* [EXERCISE]:
After locating the line that contains "mouse_move(822, 135)" in the data below, set down exactly that line and each one after it through the line that contains "left_mouse_up()", and nothing more.

* [PROVIDED INFORMATION]:
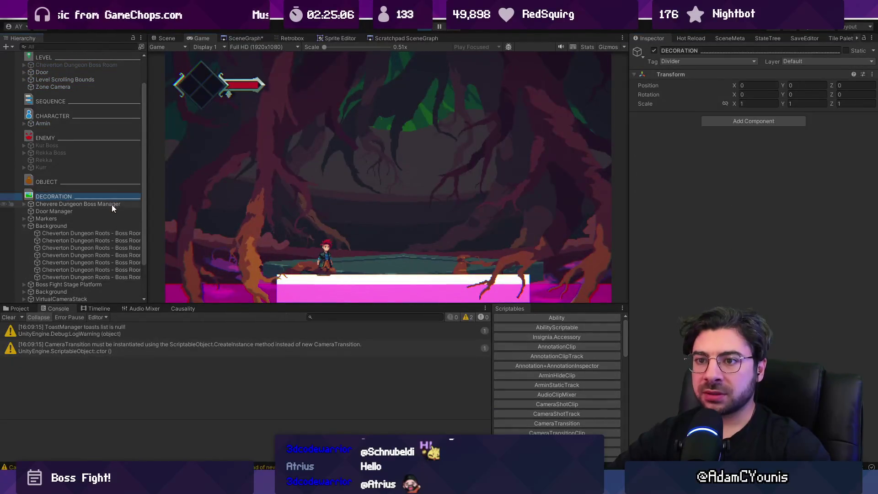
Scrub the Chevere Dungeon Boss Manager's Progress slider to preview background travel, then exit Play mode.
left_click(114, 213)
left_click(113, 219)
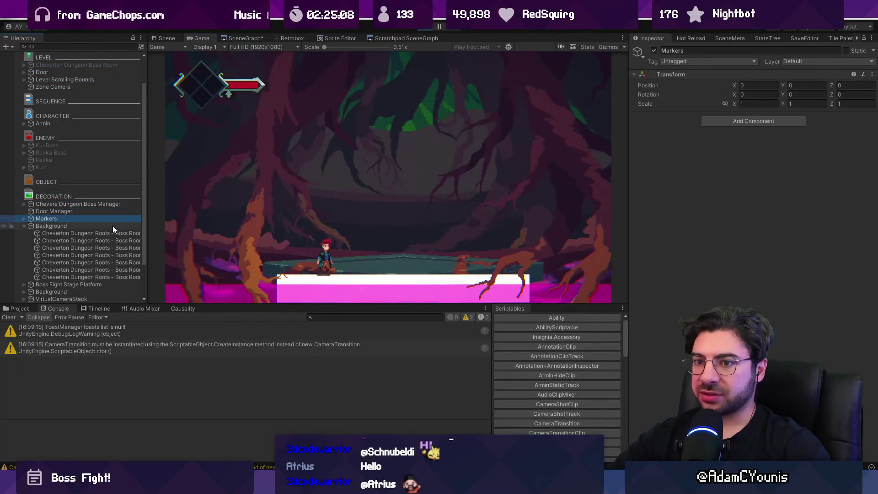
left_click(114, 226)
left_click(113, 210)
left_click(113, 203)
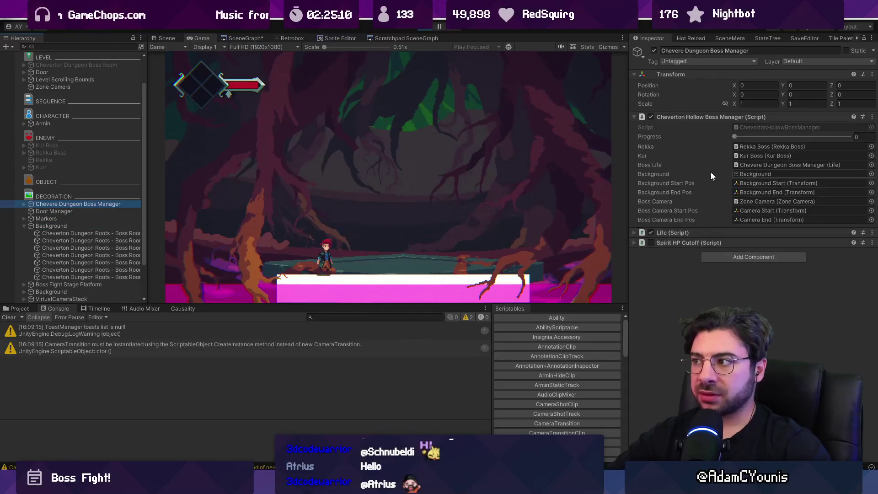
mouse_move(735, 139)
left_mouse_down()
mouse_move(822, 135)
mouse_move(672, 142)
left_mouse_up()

---

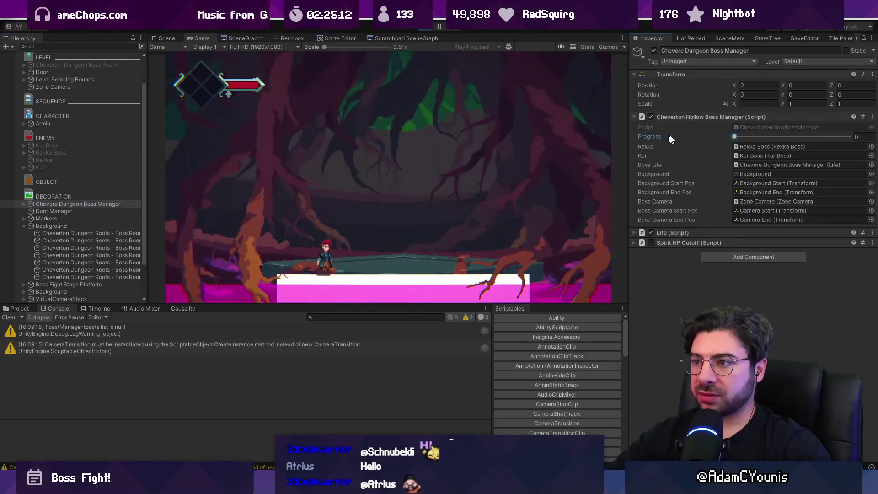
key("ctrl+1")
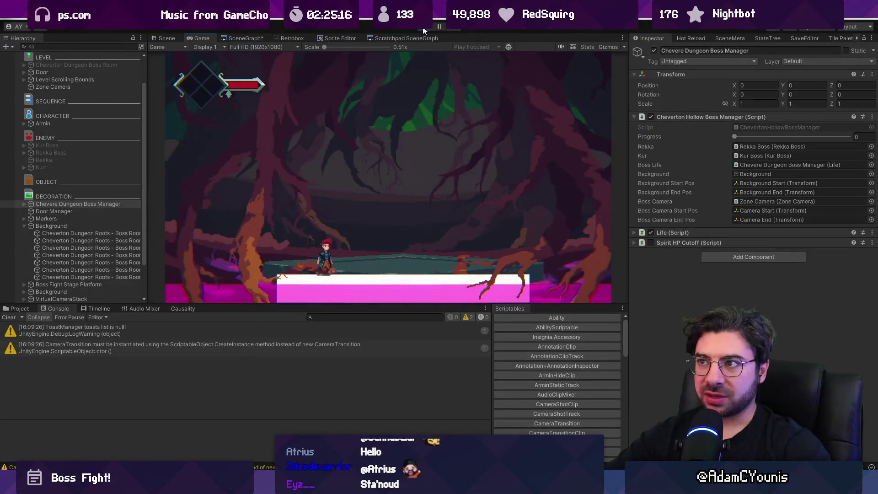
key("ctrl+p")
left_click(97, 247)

* [OUTPUT FOR THIS EXERCISE]:
mouse_move(822, 135)
mouse_move(672, 142)
left_mouse_up()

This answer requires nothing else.